Dr Karol Nawrocki zaznaczył, że nie jest to jedyny przykład usuwania symboli pamięci, jaki dociera do IPN jako próba reinterpretacji prawdy o polskiej historii XX wieku. Z podobnymi przypadkami w odniesieniu do innych postaci i symboli mamy do czynienia w różnych regionach kraju: na Podkarpaciu, Śląsku i Pomorzu, gdzie doszło do przesunięcia tablicy upamiętniającej prezydenta Lecha Kaczyńskiego i pozbawienia jego patronatu nad jedną z sal Urzędu Wojewódzkiego.
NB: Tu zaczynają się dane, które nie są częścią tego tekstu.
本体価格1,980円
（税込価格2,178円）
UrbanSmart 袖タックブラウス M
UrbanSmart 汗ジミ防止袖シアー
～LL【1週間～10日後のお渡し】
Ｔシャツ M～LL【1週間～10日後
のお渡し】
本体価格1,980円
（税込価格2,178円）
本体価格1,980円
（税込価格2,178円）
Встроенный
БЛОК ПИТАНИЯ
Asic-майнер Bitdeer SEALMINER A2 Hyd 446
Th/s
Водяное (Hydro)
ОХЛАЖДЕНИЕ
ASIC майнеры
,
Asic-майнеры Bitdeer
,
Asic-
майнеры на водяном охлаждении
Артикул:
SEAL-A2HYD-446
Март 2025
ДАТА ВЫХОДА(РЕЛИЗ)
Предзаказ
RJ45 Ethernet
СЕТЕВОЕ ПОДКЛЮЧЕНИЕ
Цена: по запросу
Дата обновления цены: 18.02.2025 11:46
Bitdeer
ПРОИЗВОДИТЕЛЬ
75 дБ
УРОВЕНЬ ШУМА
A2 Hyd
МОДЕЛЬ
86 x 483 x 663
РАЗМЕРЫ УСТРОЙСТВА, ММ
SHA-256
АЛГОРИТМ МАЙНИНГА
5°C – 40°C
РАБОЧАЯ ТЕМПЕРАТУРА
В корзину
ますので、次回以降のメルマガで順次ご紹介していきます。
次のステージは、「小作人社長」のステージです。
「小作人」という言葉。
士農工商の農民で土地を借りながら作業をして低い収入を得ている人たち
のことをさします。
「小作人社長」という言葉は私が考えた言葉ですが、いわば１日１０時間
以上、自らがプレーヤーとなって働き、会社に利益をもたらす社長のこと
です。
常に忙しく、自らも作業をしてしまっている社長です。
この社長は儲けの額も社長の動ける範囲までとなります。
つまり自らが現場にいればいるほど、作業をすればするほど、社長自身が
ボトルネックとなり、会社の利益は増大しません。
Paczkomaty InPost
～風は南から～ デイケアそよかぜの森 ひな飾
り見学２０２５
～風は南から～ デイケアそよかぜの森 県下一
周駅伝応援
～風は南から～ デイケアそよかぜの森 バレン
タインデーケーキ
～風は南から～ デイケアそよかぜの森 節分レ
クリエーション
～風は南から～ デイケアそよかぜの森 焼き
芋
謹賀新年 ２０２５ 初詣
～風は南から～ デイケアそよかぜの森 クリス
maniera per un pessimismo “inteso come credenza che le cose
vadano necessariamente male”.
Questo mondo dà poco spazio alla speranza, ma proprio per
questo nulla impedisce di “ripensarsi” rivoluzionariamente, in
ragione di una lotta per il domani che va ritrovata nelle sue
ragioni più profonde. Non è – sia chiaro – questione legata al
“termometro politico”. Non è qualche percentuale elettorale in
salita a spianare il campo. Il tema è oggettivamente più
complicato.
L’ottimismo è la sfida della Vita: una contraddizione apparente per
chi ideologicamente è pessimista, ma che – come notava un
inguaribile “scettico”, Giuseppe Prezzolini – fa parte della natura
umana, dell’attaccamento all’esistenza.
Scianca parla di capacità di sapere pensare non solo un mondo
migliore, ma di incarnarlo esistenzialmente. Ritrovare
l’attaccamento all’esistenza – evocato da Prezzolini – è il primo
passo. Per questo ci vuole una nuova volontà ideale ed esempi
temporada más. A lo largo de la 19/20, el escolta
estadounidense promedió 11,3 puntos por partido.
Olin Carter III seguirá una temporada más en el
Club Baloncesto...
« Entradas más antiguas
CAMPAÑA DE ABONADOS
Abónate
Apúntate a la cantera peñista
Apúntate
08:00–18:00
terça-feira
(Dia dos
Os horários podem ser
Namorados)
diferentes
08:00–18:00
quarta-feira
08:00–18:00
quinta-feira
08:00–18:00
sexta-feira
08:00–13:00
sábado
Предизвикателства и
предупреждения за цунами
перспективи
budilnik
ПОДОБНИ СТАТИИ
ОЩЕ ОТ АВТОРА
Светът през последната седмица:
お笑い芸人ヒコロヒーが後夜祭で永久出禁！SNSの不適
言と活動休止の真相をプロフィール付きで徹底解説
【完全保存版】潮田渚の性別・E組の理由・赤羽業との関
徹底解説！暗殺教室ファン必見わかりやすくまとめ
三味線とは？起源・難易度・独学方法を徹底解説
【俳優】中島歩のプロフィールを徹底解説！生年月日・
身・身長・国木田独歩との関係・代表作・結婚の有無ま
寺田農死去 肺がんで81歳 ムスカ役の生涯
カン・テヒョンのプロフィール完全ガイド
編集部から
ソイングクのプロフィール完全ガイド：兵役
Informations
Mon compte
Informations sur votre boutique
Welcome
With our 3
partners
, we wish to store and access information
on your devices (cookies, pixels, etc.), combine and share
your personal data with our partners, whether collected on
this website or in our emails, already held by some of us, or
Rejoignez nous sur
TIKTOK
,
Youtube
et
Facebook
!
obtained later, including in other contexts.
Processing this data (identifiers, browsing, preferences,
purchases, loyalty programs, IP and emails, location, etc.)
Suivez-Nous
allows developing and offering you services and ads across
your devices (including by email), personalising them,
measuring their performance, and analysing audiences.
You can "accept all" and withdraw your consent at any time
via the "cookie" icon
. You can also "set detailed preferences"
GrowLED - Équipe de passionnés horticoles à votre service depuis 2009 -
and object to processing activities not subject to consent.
Prezes IPN zwrócił się do urzędników szczebla centralnego i pracujących w jednostkach samorządowych, aby nie niszczyli polskiej świadomości historycznej, odnoszącej się do prawdy historycznej, o której można przeczytać w publikacjach Instytutu Pamięci Narodowej i na naszych portalach.
– Spór polityczny nie może odnosić się do pewnych imponderabiliów, do symboli, do postaci, które są częścią polskiej pamięci narodowej – zaznaczył.
Zapewnił, że IPN jako instytucja będąca częścią infrastruktury państwa polskiego, odpowiadająca za narodową zbiorową pamięć Polaków o historii Polski XX w., będzie reagować na informacje o znikających symbolach pamięci.
Dr Karol Nawrocki zaapelował, aby zgłaszać do Instytutu Pamięci Narodowej wszystkie próby likwidowania symboli pamięci odnoszących się do prawdy historycznej. Informacje można przesyłać na specjalnie uruchomiony adres e-mail Ten adres pocztowy jest chroniony przed spamowaniem. Aby go zobaczyć, konieczne jest włączenie obsługi JavaScript..
– Pamięć jest najważniejsza – podsumował na koniec prezes IPN.